Posted on May 8, 2017

By Natalya Estrada, Times Standard

Ron Cole owns a boat in the Eureka marina called Loco Boco. He pays $400 a month to have his boat docked at the marina and when it hits low tide in Humboldt Bay, he can’t move his boat because it’s trapped in mud.

Like other fisherman and boat owners, he is worried the plans to dredge Humboldt Bay won’t come fast enough.

“For 24 hours a day, I’m afraid to move it because if I pull it back in the mud is going to get my props up and if those go up my boat will sink,” Cole said. “What good are these environmental impacts if my boat sinks and 50 gallons of diesel go into the bay?”

Humboldt Bay Harbor, Recreation and Conservation District Executive Director Jack Crider acknowledged those worries along with Eureka Parks and Recreation Director Miles Slattery at a meeting Wednesday night at the Wharfinger Building in Eureka to discuss bay dredging options with the public.
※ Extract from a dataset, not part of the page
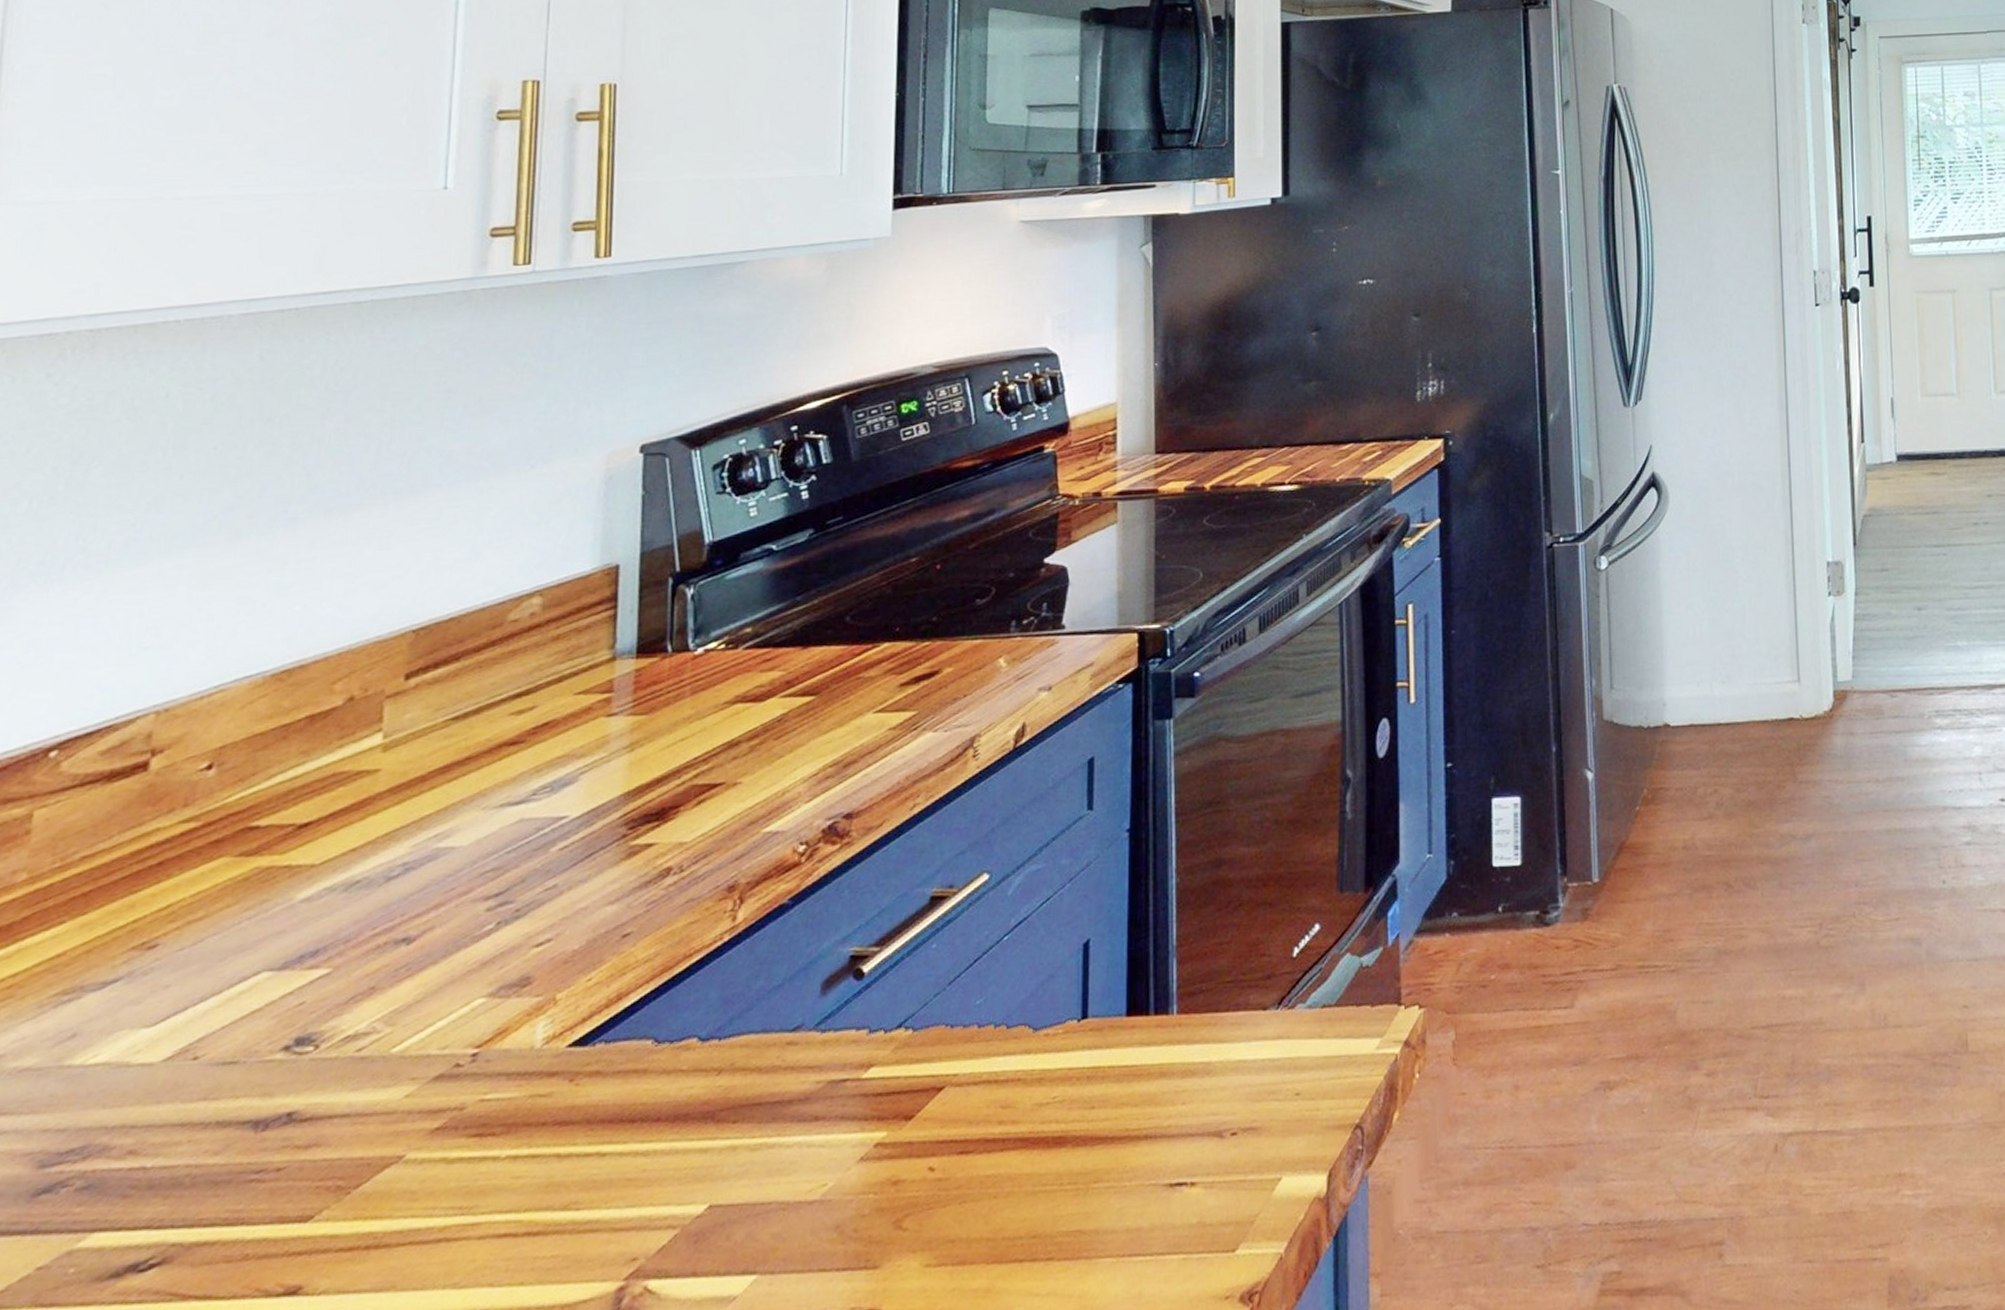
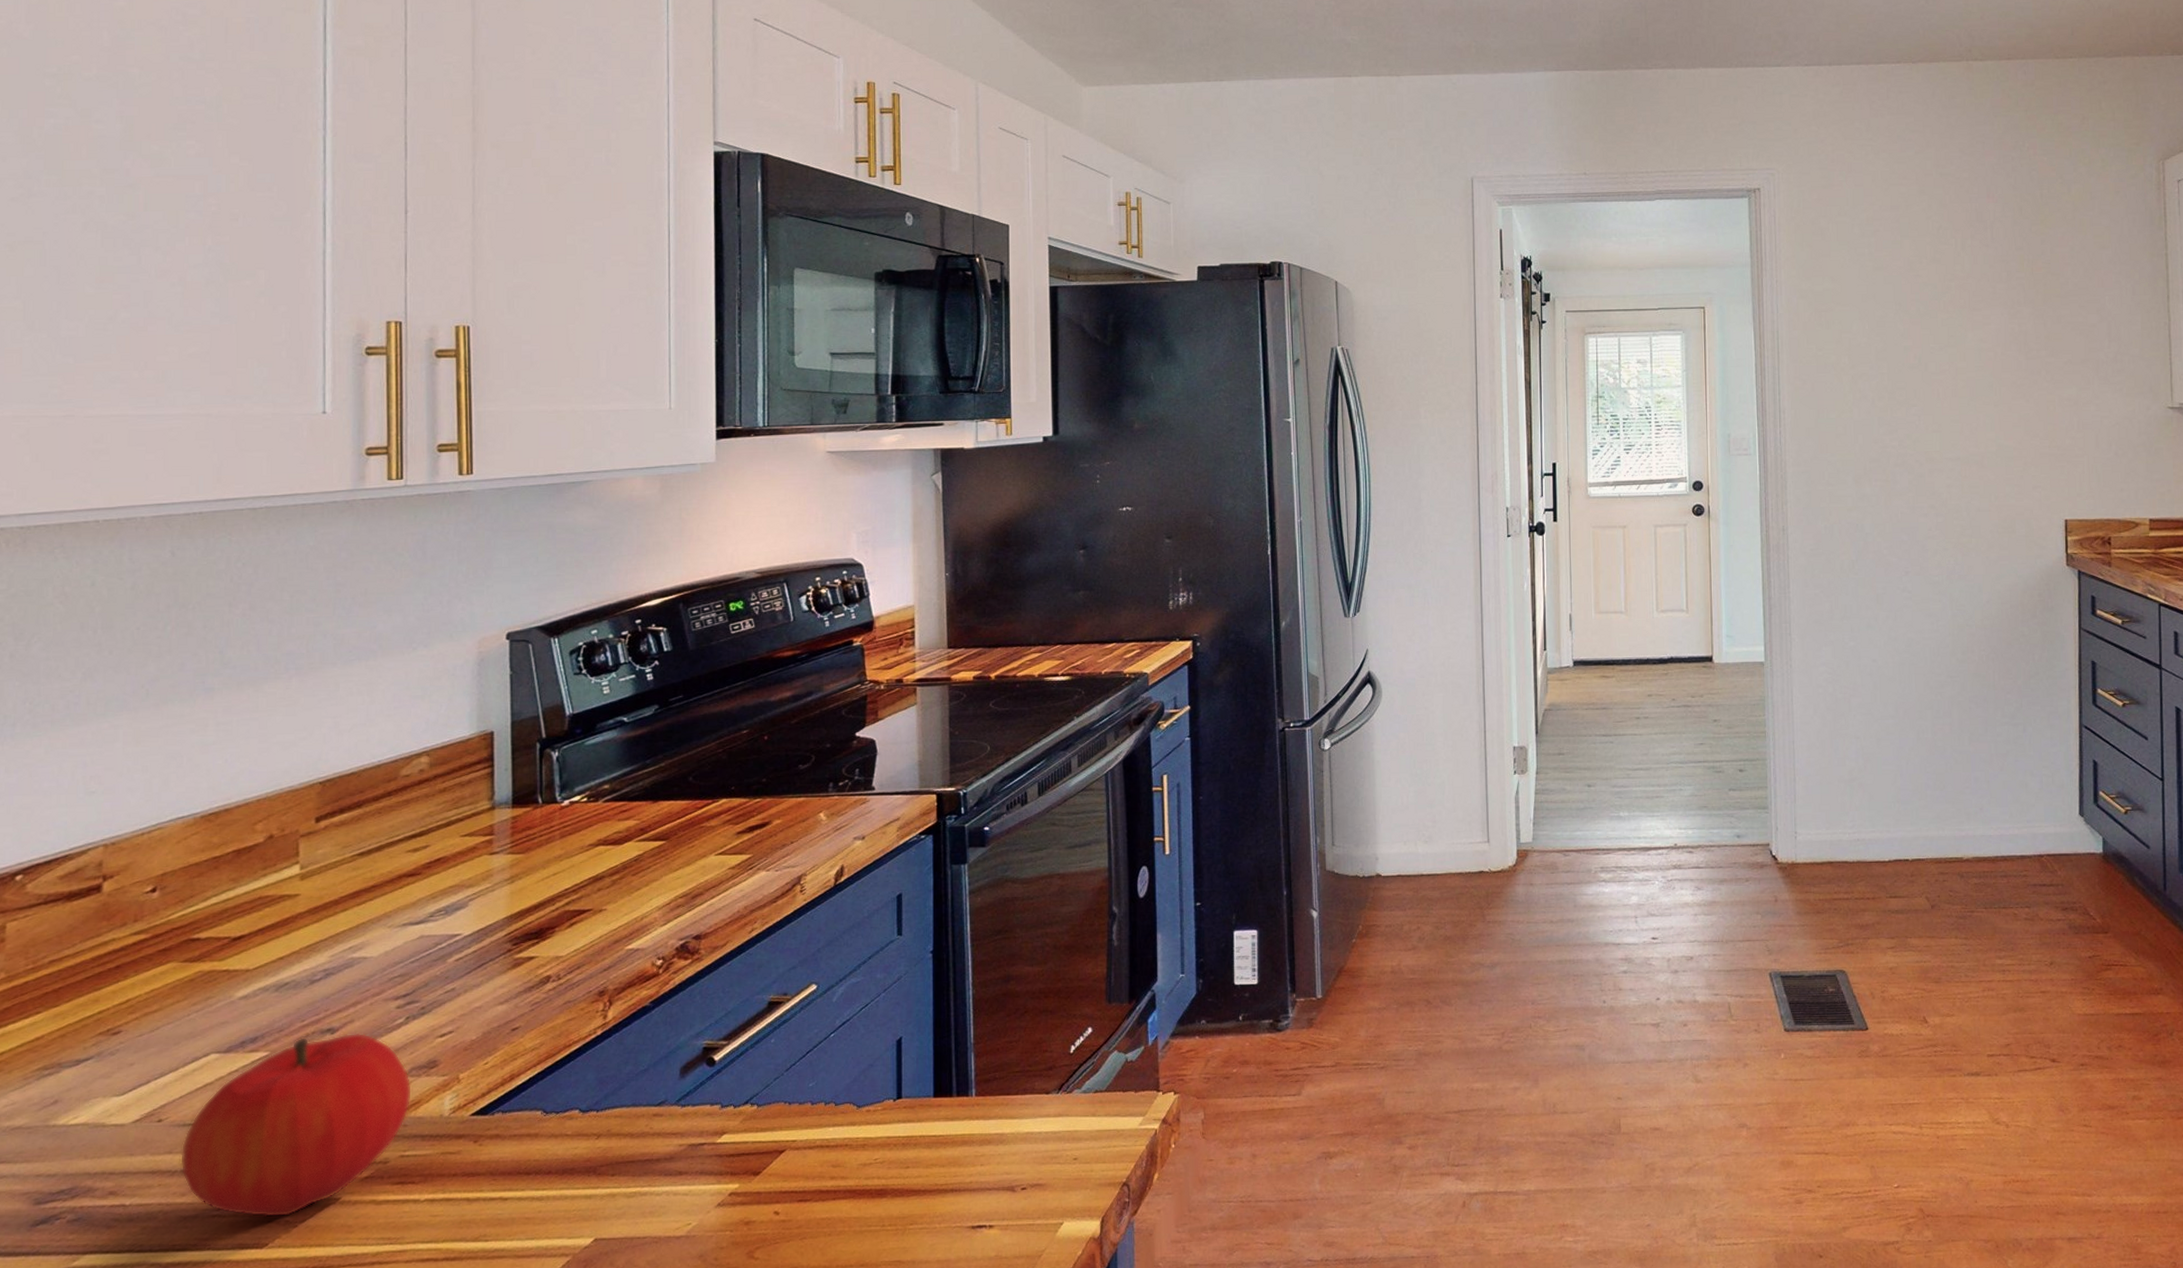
fruit: none [216,942,500,1182] -> present [180,1032,413,1218]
“Basically, we’ve seen that the Samoa Beach option for dredging will take up to three years to start. We can’t wait that long,” Crider said. “We’ve come up with an option that we could potentially start this year that involves disposing of the bay at the Samoa lagoons and using clarifiers to clean the water and dump it back into the bay or ocean.”

This would mean 30,000 to 40,000 cubic yards of dredge material would be disposed of at the lagoons each year.

This was one out of eight disposal options up for evaluation by the public, but boat owner John Brown questioned whether or not the state and federal agencies who imposed environmental regulations on dredging communicated with each other at all.

“You guys need to make the decisions because we’ve all been through [these talks] three, four or five times,” Brown said. “I live out here [in the bay]. Property is being damaged, public property is being damaged because of the continuous silting of our marina. What are we supposed to do with this data? Contact our representatives? What do we do to get this moving forward?”

Slattery stated the public should use the data and do everything they could to contact local representatives about their situation to move the project forward.

“A single person isn’t going to have a say as to whether or not we get permitted or not, but what we want to do is we want to make sure we can address any concerns from people now and bring them up to the regulatory agencies and not have that same issue again,” Slattery said. “When we’ve had a plan to do something before certain agencies and people came in at the very last minute and said this is not what we want, which was rightfully so, they should have the option to say that, but they did not.”

Slattery added at the end of the public meeting that harbor district and the city open to newer ideas especially with sea level rise and the potential to use the sediment deposited by dredging to help.

“There are many conflicting obstacles from different federal and state agencies,” he said. “We’re a local agency so we must answer to all of them.”